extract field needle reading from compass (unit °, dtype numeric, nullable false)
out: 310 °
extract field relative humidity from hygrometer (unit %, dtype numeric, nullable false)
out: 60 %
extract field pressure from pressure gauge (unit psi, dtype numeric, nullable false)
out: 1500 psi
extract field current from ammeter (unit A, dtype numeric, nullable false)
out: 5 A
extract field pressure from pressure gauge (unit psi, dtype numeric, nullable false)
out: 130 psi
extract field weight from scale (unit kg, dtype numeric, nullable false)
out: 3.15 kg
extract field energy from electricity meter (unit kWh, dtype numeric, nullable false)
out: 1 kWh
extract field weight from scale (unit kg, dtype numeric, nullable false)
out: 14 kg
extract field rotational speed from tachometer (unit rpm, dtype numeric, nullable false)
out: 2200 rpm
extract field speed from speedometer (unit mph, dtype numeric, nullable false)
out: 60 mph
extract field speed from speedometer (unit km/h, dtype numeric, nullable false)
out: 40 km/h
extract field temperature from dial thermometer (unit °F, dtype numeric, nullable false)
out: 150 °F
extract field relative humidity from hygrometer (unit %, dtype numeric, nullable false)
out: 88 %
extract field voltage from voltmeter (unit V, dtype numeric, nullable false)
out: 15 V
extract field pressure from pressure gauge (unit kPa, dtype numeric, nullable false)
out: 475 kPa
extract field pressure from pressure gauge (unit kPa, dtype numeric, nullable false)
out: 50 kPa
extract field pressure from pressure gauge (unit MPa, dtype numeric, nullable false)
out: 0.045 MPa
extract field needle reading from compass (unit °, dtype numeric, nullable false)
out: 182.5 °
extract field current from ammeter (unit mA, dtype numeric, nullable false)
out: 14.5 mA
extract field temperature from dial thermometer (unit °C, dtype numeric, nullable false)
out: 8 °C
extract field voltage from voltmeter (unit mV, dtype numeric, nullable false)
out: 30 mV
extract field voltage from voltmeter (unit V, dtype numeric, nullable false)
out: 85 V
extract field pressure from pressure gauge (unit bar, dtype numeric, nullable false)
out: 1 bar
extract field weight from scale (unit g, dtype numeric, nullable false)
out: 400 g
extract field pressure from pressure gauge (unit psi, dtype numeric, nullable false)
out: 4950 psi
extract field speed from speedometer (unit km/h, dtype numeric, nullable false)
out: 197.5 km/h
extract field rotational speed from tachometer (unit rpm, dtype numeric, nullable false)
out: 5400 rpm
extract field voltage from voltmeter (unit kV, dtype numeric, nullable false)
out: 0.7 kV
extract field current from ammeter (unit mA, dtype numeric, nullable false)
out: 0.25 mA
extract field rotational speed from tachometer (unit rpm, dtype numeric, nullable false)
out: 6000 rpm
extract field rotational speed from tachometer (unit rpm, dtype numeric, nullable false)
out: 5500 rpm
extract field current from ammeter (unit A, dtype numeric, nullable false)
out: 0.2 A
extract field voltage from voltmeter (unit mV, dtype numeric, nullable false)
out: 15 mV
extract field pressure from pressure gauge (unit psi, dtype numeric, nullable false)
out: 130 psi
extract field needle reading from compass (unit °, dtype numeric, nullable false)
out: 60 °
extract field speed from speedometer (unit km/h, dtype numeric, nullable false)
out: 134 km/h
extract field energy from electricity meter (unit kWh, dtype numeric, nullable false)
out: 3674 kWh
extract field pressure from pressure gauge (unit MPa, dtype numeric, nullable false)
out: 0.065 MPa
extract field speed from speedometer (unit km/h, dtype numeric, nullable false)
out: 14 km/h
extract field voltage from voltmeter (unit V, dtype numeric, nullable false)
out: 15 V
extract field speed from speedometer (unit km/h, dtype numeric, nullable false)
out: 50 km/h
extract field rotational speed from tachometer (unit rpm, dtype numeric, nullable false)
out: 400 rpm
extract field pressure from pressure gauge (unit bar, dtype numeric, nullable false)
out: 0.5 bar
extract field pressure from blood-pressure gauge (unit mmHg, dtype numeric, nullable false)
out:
- - -
ACTIVITY —
Can you render all of the material above as a numbered list, leaving out any blank lines?

RESPONSE TO THIS EXERCISE —
1. extract field needle reading from compass (unit °, dtype numeric, nullable false)
2. out: 310 °
3. extract field relative humidity from hygrometer (unit %, dtype numeric, nullable false)
4. out: 60 %
5. extract field pressure from pressure gauge (unit psi, dtype numeric, nullable false)
6. out: 1500 psi
7. extract field current from ammeter (unit A, dtype numeric, nullable false)
8. out: 5 A
9. extract field pressure from pressure gauge (unit psi, dtype numeric, nullable false)
10. out: 130 psi
11. extract field weight from scale (unit kg, dtype numeric, nullable false)
12. out: 3.15 kg
13. extract field energy from electricity meter (unit kWh, dtype numeric, nullable false)
14. out: 1 kWh
15. extract field weight from scale (unit kg, dtype numeric, nullable false)
16. out: 14 kg
17. extract field rotational speed from tachometer (unit rpm, dtype numeric, nullable false)
18. out: 2200 rpm
19. extract field speed from speedometer (unit mph, dtype numeric, nullable false)
20. out: 60 mph
21. extract field speed from speedometer (unit km/h, dtype numeric, nullable false)
22. out: 40 km/h
23. extract field temperature from dial thermometer (unit °F, dtype numeric, nullable false)
24. out: 150 °F
25. extract field relative humidity from hygrometer (unit %, dtype numeric, nullable false)
26. out: 88 %
27. extract field voltage from voltmeter (unit V, dtype numeric, nullable false)
28. out: 15 V
29. extract field pressure from pressure gauge (unit kPa, dtype numeric, nullable false)
30. out: 475 kPa
31. extract field pressure from pressure gauge (unit kPa, dtype numeric, nullable false)
32. out: 50 kPa
33. extract field pressure from pressure gauge (unit MPa, dtype numeric, nullable false)
34. out: 0.045 MPa
35. extract field needle reading from compass (unit °, dtype numeric, nullable false)
36. out: 182.5 °
37. extract field current from ammeter (unit mA, dtype numeric, nullable false)
38. out: 14.5 mA
39. extract field temperature from dial thermometer (unit °C, dtype numeric, nullable false)
40. out: 8 °C
41. extract field voltage from voltmeter (unit mV, dtype numeric, nullable false)
42. out: 30 mV
43. extract field voltage from voltmeter (unit V, dtype numeric, nullable false)
44. out: 85 V
45. extract field pressure from pressure gauge (unit bar, dtype numeric, nullable false)
46. out: 1 bar
47. extract field weight from scale (unit g, dtype numeric, nullable false)
48. out: 400 g
49. extract field pressure from pressure gauge (unit psi, dtype numeric, nullable false)
50. out: 4950 psi
51. extract field speed from speedometer (unit km/h, dtype numeric, nullable false)
52. out: 197.5 km/h
53. extract field rotational speed from tachometer (unit rpm, dtype numeric, nullable false)
54. out: 5400 rpm
55. extract field voltage from voltmeter (unit kV, dtype numeric, nullable false)
56. out: 0.7 kV
57. extract field current from ammeter (unit mA, dtype numeric, nullable false)
58. out: 0.25 mA
59. extract field rotational speed from tachometer (unit rpm, dtype numeric, nullable false)
60. out: 6000 rpm
61. extract field rotational speed from tachometer (unit rpm, dtype numeric, nullable false)
62. out: 5500 rpm
63. extract field current from ammeter (unit A, dtype numeric, nullable false)
64. out: 0.2 A
65. extract field voltage from voltmeter (unit mV, dtype numeric, nullable false)
66. out: 15 mV
67. extract field pressure from pressure gauge (unit psi, dtype numeric, nullable false)
68. out: 130 psi
69. extract field needle reading from compass (unit °, dtype numeric, nullable false)
70. out: 60 °
71. extract field speed from speedometer (unit km/h, dtype numeric, nullable false)
72. out: 134 km/h
73. extract field energy from electricity meter (unit kWh, dtype numeric, nullable false)
74. out: 3674 kWh
75. extract field pressure from pressure gauge (unit MPa, dtype numeric, nullable false)
76. out: 0.065 MPa
77. extract field speed from speedometer (unit km/h, dtype numeric, nullable false)
78. out: 14 km/h
79. extract field voltage from voltmeter (unit V, dtype numeric, nullable false)
80. out: 15 V
81. extract field speed from speedometer (unit km/h, dtype numeric, nullable false)
82. out: 50 km/h
83. extract field rotational speed from tachometer (unit rpm, dtype numeric, nullable false)
84. out: 400 rpm
85. extract field pressure from pressure gauge (unit bar, dtype numeric, nullable false)
86. out: 0.5 bar
87. extract field pressure from blood-pressure gauge (unit mmHg, dtype numeric, nullable false)
88. out:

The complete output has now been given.